利用卫生服务研究来应对 COVID-19 大流行的独特挑战

COVID-19 大流行对卫生保健人员产生了深远的影响;超过1.3亿案件COVID-19和近3万人死亡在全球已记录为4月1日,2021年1降低医疗资源的利用率,提高危重容量COVID-19情况下,预期的需求激增,外科护理被严重中断,全球取消了超过 2800 万例择期手术。2为应对外科护理的重大中断,外科结果俱乐部组建了一个由 3 部分组成的小组,以突出外科健康服务研究界做出回应的关键方式。该观点旨在传播有关手术结果研究人员如何为 (1) 在大流行期间安全提供循证手术护理做出贡献的机制,(2) 在大流行引起的差异之后加速实现健康公平的道路,以及 (3) ) 使用大流行的独特条件作为自然实验来定义手术护理的未来。

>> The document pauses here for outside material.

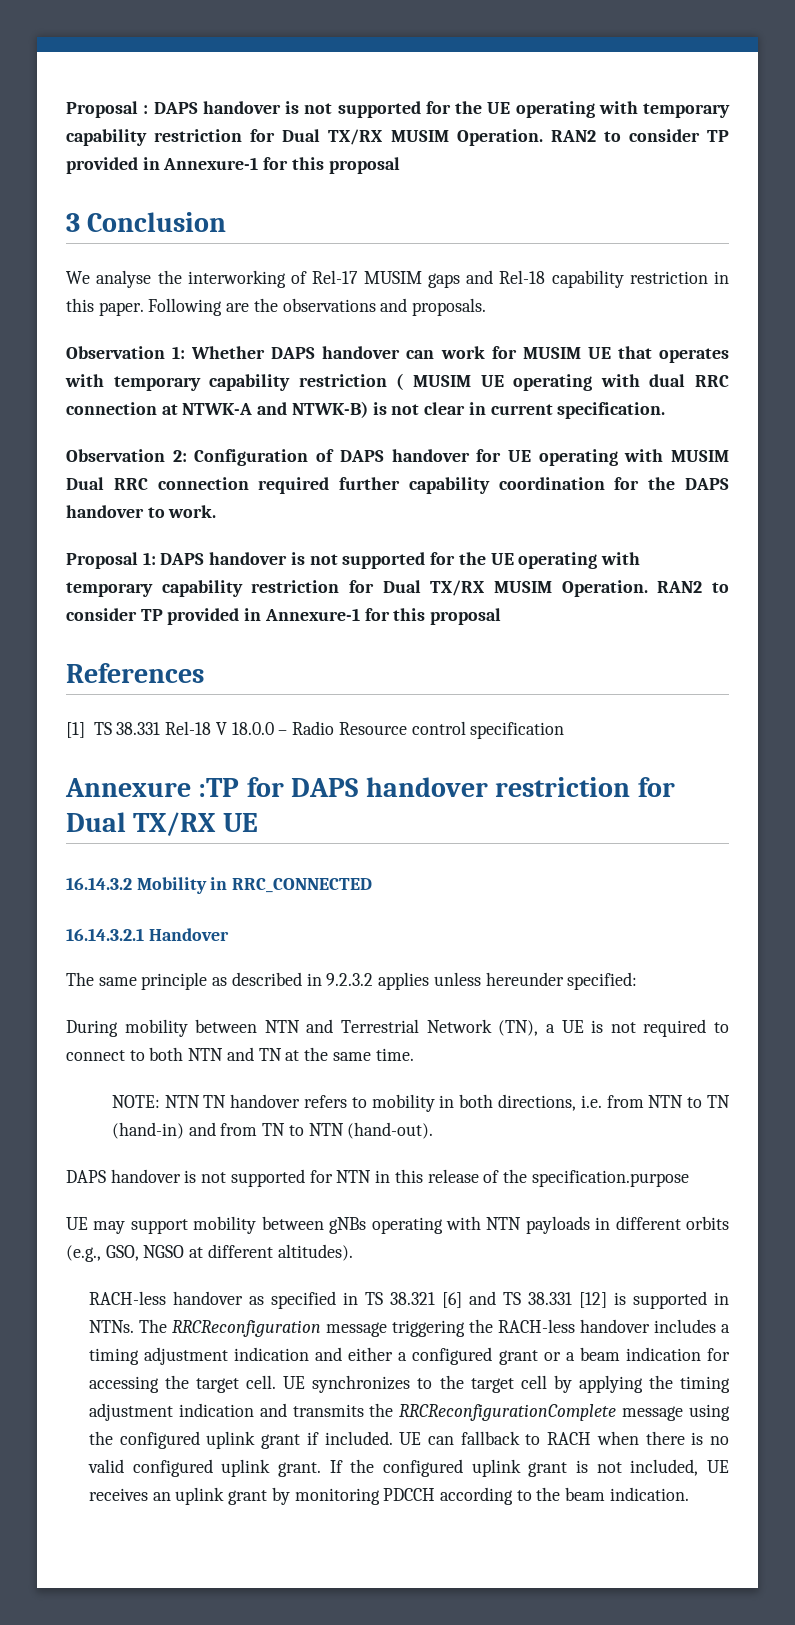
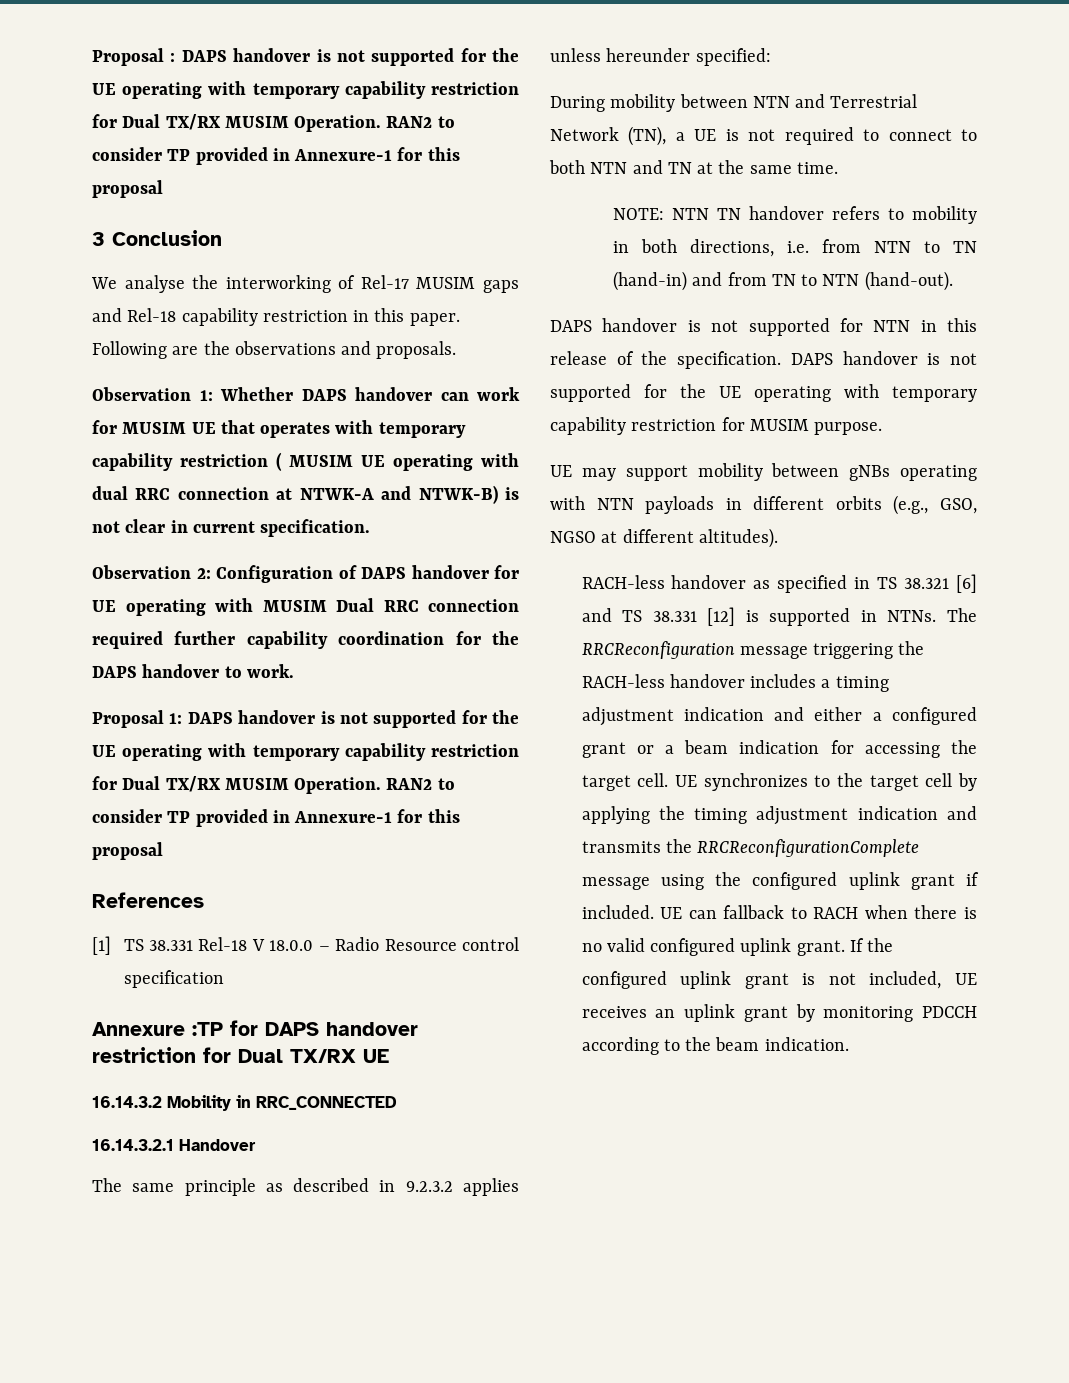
[531,1170,689,1187] specification.purpose -> [677,351,977,369] [550,384,977,402] [550,417,883,435] specification. DAPS handover is not supported for the UE operating with temporary capability restriction for MUSIM purpose.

及时获取特定人群数据的需求对于获得最佳手术结果和开展可用于快速为手术护理提供信息的研究至关重要。利用现有的 80 多个国家/地区的外科医生和麻醉师合作网络,COVIDSurg 合作项目迅速启动,为指导 COVID-19 患者进行安全手术提供证据。这种复杂的合作已经能够支持多中心研究,包括队列和实用随机临床试验,使用患者级和系统级数据解决外科护理提供问题,并促进研究结果的及时传播。3

来自伯明翰大学(英国)的 Aneel Bhangu,MBChB,PhD 和 Joana Simões,MBChB,展示了 COVIDSurg 合作如何为术前严重急性呼吸综合征冠状病毒 2(SARS-CoV-2)检测的最佳使用提供指导的示例以防止手术患者的不良结果并告知有关手术时间的指南。例如,在 24 个国家/地区的 235 家医院的 COVIDSurg 合作伙伴之间进行的一项早期队列研究研究了所有接受手术的患者,这些患者在手术前 7 天内或手术后 30 天内确诊感染了 SARS-CoV-2,并显示 30 天死亡率很高(23.8%) 并且超过一半的手术患者存在肺部并发症。2这些结果有助于为延迟这些患者的非紧急手术的政策提供信息。手术结果研究人员可以而且应该做更多的工作,以利用诸如此类的大型、基于人群的协作数据,继续回答有关 COVID 对获得手术治疗的机会和结果的影响的重要而及时的问题,并利用这个机会检查变异在这些重要的卫生系统结果中,为临床决策提供信息。